Pour faciliter la mise en place de ces structures et gagner en réactivité, elle propose de créer un fonds d’accueil d’urgence, financé par l’État et doté de 10 millions d’euros par an, qui pourrait également soutenir des « initiatives citoyennes solidaires ». Le traitement des demandes d’asile devrait être réduit à six mois, en intégrant l’examen par l’Office français de protection des réfugiés et apatrides (Ofpra) et l’éventuel recours devant la Cour nationale du droit d’asile (CNDA), afin d’« éviter l’embolie du système d’hébergement et favoriser l’intégration des personnes ayant droit à la protection ». Anne Hidalgo note en effet que les centres d’accueil pour demandeurs d’asile (Cada) accueillent trop de réfugiés statutaires « parce que trop peu est fait pour faciliter leur accès à l’emploi et au logement ordinaire » ; ce faisant, ces Cada ne sont pas en mesure d’accueillir les nouveaux demandeurs d’asile obligés de recourir à des solutions d’urgence, soit dans des hôtels sociaux miteux au coût prohibitif, soit en trouvant refuge dans la rue, dans des campements de fortune. Le nombre de places devrait presque doubler en cinq ans, passant de 40 ­000 en 2017 à 75 000 en 2022, pour un budget annuel atteignant à terme 406 millions d’euros.
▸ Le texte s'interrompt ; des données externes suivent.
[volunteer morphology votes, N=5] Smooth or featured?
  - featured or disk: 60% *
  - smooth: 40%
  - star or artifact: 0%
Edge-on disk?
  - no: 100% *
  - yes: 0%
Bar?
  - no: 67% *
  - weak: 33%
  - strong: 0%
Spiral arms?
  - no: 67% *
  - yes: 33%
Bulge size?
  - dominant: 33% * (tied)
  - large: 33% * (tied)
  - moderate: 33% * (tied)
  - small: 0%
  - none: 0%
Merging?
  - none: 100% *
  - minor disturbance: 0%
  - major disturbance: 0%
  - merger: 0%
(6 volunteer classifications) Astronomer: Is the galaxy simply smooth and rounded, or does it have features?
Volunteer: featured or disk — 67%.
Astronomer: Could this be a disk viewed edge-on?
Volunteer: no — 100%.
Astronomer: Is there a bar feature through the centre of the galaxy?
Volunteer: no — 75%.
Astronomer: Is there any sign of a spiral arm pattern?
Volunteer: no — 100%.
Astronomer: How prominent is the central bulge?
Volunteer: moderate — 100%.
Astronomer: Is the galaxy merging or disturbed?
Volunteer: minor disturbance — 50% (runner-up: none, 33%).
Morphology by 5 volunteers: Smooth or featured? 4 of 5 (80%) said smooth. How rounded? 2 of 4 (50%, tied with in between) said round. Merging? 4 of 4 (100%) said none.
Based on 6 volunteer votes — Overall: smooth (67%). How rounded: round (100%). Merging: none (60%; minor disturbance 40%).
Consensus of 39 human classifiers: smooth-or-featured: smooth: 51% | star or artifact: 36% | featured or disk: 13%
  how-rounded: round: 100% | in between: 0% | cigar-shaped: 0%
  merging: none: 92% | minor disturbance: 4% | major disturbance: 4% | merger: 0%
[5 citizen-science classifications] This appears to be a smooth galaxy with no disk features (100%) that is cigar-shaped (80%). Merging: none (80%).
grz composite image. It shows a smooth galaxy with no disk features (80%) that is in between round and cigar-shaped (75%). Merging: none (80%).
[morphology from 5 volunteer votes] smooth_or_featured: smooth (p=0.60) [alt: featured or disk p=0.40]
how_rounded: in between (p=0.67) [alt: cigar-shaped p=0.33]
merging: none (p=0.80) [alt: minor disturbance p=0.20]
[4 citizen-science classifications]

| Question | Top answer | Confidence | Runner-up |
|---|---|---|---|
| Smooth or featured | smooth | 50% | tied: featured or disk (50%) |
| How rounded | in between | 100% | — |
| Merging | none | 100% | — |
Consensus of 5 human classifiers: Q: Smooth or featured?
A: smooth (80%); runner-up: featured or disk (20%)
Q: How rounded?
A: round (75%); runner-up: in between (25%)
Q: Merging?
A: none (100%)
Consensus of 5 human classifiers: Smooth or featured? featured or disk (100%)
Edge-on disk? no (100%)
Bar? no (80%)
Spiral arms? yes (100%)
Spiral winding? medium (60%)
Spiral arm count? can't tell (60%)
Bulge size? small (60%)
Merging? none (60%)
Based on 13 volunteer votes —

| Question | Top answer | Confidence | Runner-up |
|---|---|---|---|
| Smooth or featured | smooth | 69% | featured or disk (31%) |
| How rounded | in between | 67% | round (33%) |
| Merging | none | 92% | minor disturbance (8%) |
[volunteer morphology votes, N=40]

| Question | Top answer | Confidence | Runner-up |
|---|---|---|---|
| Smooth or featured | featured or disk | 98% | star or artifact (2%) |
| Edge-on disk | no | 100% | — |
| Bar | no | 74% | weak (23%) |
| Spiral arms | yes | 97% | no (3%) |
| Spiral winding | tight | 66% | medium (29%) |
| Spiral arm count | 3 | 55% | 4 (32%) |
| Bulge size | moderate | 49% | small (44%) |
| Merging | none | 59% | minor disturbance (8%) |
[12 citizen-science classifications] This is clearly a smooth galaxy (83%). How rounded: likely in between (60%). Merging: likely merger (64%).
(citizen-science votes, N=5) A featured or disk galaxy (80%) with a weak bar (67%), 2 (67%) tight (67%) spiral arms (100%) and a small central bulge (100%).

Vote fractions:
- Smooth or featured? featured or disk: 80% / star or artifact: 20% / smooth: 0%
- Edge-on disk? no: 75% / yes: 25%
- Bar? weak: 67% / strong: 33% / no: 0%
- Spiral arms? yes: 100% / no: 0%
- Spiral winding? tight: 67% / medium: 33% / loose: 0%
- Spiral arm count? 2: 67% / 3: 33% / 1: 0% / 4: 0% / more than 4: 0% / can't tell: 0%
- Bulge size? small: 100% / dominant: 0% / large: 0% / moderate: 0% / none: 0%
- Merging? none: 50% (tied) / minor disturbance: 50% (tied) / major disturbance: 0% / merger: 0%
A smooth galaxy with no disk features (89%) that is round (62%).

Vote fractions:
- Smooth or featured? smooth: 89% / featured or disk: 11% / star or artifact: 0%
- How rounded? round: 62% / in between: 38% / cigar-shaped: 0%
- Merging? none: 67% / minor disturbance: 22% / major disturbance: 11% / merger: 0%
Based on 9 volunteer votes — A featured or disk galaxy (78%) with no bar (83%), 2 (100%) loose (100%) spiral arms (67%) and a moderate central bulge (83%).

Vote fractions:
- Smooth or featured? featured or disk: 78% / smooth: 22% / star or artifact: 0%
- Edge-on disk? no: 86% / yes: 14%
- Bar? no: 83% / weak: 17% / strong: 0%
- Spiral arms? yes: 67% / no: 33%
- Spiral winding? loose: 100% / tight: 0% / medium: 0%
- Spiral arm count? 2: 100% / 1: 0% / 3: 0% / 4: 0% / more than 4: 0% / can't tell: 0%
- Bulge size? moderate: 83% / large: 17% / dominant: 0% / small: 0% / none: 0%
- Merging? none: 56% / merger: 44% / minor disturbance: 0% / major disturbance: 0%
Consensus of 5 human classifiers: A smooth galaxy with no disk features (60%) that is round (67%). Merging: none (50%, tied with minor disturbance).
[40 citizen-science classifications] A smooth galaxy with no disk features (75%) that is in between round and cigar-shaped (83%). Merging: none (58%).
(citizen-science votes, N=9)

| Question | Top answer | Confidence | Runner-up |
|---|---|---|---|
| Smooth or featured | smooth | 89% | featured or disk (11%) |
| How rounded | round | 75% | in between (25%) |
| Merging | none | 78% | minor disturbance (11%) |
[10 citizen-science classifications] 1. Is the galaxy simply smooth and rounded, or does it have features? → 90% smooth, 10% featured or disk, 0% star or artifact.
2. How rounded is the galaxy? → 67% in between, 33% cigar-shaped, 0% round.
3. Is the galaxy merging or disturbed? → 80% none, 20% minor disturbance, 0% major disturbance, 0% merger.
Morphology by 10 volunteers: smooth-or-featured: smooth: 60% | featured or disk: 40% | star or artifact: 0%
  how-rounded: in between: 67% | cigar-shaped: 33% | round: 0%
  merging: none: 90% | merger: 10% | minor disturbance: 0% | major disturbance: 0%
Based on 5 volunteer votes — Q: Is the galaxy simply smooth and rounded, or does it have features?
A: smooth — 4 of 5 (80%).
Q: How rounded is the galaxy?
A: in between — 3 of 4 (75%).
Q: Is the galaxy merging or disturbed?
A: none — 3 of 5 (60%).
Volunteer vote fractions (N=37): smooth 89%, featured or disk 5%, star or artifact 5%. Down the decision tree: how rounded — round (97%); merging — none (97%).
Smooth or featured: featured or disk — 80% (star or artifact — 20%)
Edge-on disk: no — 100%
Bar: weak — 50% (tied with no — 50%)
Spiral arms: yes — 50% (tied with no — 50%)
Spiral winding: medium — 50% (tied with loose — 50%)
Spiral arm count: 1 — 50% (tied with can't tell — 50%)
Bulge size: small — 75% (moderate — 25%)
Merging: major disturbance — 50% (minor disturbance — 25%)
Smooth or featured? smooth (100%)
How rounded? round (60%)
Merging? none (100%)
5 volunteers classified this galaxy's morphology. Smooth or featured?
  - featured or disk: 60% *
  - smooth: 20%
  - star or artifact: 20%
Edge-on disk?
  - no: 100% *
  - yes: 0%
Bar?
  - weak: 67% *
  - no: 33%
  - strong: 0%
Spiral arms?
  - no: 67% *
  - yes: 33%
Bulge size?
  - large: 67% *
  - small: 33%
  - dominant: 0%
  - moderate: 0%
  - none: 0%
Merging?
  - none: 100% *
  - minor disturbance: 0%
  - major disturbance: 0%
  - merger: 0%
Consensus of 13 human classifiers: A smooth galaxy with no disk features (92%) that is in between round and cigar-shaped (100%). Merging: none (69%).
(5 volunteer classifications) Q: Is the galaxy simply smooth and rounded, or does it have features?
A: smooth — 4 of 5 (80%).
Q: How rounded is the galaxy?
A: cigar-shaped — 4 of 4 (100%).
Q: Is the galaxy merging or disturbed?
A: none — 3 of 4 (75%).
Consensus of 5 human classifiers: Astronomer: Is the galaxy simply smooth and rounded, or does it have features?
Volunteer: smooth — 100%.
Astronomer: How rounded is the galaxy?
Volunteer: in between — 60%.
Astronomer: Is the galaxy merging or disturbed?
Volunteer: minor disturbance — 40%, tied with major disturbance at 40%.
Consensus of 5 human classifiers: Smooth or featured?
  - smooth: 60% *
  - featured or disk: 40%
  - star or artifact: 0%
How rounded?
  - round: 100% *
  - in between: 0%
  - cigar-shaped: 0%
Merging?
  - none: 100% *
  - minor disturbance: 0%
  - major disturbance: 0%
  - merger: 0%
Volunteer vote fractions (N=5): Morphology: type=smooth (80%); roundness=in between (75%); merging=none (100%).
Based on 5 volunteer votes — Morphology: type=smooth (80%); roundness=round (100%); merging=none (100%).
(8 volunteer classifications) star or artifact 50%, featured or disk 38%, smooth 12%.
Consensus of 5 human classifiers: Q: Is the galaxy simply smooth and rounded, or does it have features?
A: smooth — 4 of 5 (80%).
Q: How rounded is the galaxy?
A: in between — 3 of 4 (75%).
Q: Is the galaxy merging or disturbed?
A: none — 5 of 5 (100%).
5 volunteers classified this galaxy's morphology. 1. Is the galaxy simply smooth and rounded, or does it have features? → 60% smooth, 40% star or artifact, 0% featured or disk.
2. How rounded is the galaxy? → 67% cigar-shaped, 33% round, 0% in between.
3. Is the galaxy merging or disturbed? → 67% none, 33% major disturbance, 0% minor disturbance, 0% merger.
Le deuxième axe consiste à construire une « véritable politique d’intégration inscrite dans la durée ». En son absence, actuellement, les pouvoirs publics naviguent à vue. Plutôt que d’anticiper les besoins, ils en sont réduits à calfeutrer les brèches, dans le meilleur des cas. Ainsi, les crédits nécessaires à l’hébergement ainsi qu’aux formations linguistiques, civiques et professionnelles devraient être planifiés sur cinq ans. Le délai à l’issue duquel les demandeurs d’asile seraient autorisés à travailler serait ramené de neuf à six mois. La durée du contrat d’accueil et d’intégration, aujourd’hui de cinq ans, pourrait être allongée lorsque la situation l’exige.

Enfin, la maire de Paris propose que le ministère de l’intérieur ne soit plus seul responsable de la politique d’intégration des migrants. Celle-ci, affirme-t-elle, devrait faire l’objet d’une délégation interministérielle. Traitée en partenariat avec les collectivités territoriales, les associations et les initiatives locales, elle devrait être coordonnée par une Agence de l’accueil et de l’intégration, placée sous la responsabilité d’un haut-commissaire, lui-même sous la tutelle du premier ministre. Cette agence disposerait également de compétences en matière de gestion des situations d’urgence humanitaire.

Cette annonce intervient alors que le centre de premier accueil de Paris, ouvert depuis le 10 novembre, est saturé. Le flux des sorties vers les centres d’accueil et d’orientation (CAO) est trop réduit pour permettre d’accueillir les quelque 70 nouvelles personnes se présentant chaque jour. En attendant de pouvoir rentrer, ces migrants dorment la nuit dans les alentours. Ils sont à ce jour environ 1 600.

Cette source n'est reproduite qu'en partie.